→ EXERCISE DIRECTIONS
Give again the line that contains "140 268 173.88" and every line after it to the end of the records. Keep them exactly as they are and add nothing.

:::::

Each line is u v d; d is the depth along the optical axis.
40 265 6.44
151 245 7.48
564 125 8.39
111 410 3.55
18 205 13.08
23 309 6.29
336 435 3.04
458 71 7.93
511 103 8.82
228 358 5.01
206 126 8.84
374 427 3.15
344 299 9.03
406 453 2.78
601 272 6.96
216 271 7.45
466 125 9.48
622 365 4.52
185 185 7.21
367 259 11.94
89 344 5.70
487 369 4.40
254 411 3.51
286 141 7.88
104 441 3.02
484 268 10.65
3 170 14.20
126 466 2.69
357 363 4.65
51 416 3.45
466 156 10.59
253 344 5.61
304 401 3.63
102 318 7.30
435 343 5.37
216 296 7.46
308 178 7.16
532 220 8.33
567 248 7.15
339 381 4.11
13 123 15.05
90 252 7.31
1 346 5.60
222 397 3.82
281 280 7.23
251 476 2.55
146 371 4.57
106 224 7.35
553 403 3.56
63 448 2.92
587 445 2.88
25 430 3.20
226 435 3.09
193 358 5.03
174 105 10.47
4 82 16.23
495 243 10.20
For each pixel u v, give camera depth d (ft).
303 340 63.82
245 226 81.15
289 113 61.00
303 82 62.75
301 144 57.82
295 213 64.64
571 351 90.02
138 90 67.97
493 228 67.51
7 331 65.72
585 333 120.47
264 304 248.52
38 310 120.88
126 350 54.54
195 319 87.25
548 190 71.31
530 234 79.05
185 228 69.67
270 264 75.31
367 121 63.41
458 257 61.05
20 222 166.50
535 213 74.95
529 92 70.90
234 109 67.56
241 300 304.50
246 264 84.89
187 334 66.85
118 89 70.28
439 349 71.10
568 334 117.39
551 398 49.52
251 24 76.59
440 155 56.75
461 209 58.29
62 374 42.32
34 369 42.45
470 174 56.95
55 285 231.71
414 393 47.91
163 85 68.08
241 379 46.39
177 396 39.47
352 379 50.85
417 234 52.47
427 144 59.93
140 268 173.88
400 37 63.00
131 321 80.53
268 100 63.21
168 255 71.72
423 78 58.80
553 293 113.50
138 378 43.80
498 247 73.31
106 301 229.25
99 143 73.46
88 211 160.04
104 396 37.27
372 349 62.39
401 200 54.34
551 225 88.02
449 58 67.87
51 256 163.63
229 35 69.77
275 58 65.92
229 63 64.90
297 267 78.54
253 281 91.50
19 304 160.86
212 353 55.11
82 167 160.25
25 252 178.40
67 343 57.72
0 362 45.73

:::::

→ ANSWER TO THE PROBLEM
140 268 173.88
400 37 63.00
131 321 80.53
268 100 63.21
168 255 71.72
423 78 58.80
553 293 113.50
138 378 43.80
498 247 73.31
106 301 229.25
99 143 73.46
88 211 160.04
104 396 37.27
372 349 62.39
401 200 54.34
551 225 88.02
449 58 67.87
51 256 163.63
229 35 69.77
275 58 65.92
229 63 64.90
297 267 78.54
253 281 91.50
19 304 160.86
212 353 55.11
82 167 160.25
25 252 178.40
67 343 57.72
0 362 45.73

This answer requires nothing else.